Results and Validation
Time-Series Validation Strategy
To prevent any data leakage and simulate a realistic use case, we maintained a strict chronological split between training and final evaluation:
- Training Set (2012 → End of 2021): This dataset is used to train both the base model (AR + calendar) and the residual correction model based on weather variables.
- Final Test Set (2022 → 2024): This dataset remains completely isolated during development and is utilized only once for the final evaluation reported in this tutorial.
This approach ensures that the presented performance reflects a genuine ability to generalize over time. The split strictly respects the chronology of the data and reproduces the actual conditions of a real-world forecasting environment.
Additionally, using a simple linear model (LinearRegression) helps mitigate overfitting risks and facilitates the interpretation of the results.

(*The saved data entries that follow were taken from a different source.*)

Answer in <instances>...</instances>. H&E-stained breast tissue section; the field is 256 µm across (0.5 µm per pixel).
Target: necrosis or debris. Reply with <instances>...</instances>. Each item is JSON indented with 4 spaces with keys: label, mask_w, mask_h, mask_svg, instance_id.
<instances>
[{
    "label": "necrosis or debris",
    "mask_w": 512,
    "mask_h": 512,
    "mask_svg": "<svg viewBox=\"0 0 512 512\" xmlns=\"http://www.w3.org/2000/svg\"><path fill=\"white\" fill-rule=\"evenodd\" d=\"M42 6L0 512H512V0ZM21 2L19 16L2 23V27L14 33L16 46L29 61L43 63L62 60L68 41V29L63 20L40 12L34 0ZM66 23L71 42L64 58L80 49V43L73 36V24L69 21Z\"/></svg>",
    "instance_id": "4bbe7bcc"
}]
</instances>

Thanks to this two-stage architecture—a base AR + calendar model followed by a residual correction model built on thermal aggregates—we ultimately achieve a significant boost in predictive performance.
Over the 2022–2024 test period, the Mean Absolute Error (MAE) drops from approximately 26,300 MWh for the AR + calendar model to around 24,307 MWh once meteorological variables are integrated. This represents a reduction of about 1,993 MWh, or roughly a 7.6% improvement over the baseline error.
While this gain might seem modest in absolute terms, it is highly significant in the context of large-scale energy systems, where even minor forecasting improvements can yield substantial operational benefits.
Qualitative Model Behavior
An initial way to analyze the impact of the weather variables is to directly compare the predictions of the base model against those of the final model over a representative period.
The window selected here covers the month of February 2022, which was marked by several major shifts in consumption driven by winter thermal conditions.
Figure 2 — Comparison of base model (AR + calendar) and final model predictions against actual consumption over a representative winter period (February 2022)
The AR + calendar model already successfully captures the overall dynamics of the series, confirming the effectiveness of the autoregressive component and the calendar variables. However, some discrepancies emerge during episodes of sharp demand fluctuations, particularly around winter consumption peaks.
The addition of weather variables helps correct a portion of these errors. The final model tracks the actual series more closely across multiple sequences, especially during the rapid thermal transitions observed throughout the month.
Over this specific test window, the Mean Absolute Error (MAE) drops from approximately 33,600 MWh for the AR + calendar model to around 28,800 MWh after adding the meteorological correction—a local improvement of about 14%.
This gain aligns perfectly with the core thesis of this tutorial: thermal variables provide valuable additional information primarily when weather conditions heavily drive energy requirements.
Error Distribution
The improvement observed visually can be quantified by comparing the distribution of absolute errors over the same period.
Figure 3 — Distribution of absolute errors for the base model and the final model (February 2022)
Analyzing the error distribution confirms the observations made on the prediction curves.
The median absolute error decreases noticeably after adding the weather variables, indicating that the corrected model improves not only a few isolated cases but also a significant share of routine forecasts over this winter period.
The effect is even more pronounced in the upper tail of the distribution. The 95th percentile of absolute errors drops from approximately 88,900 MWh to around 79,700 MWh, representing a reduction of nearly 10%. Consequently, the largest errors become both less frequent and less severe once the meteorological correction is introduced.
This improvement aligns with the role played by thermal variables: they provide valuable additional information primarily on days when weather conditions heavily influence electricity demand, particularly during the most severe winter snaps.
These results suggest that integrating thermal aggregates does more than just improve average forecasting accuracy. It also helps make the system more robust when facing the most challenging scenarios to predict, which happen to be the most critical from an operational perspective.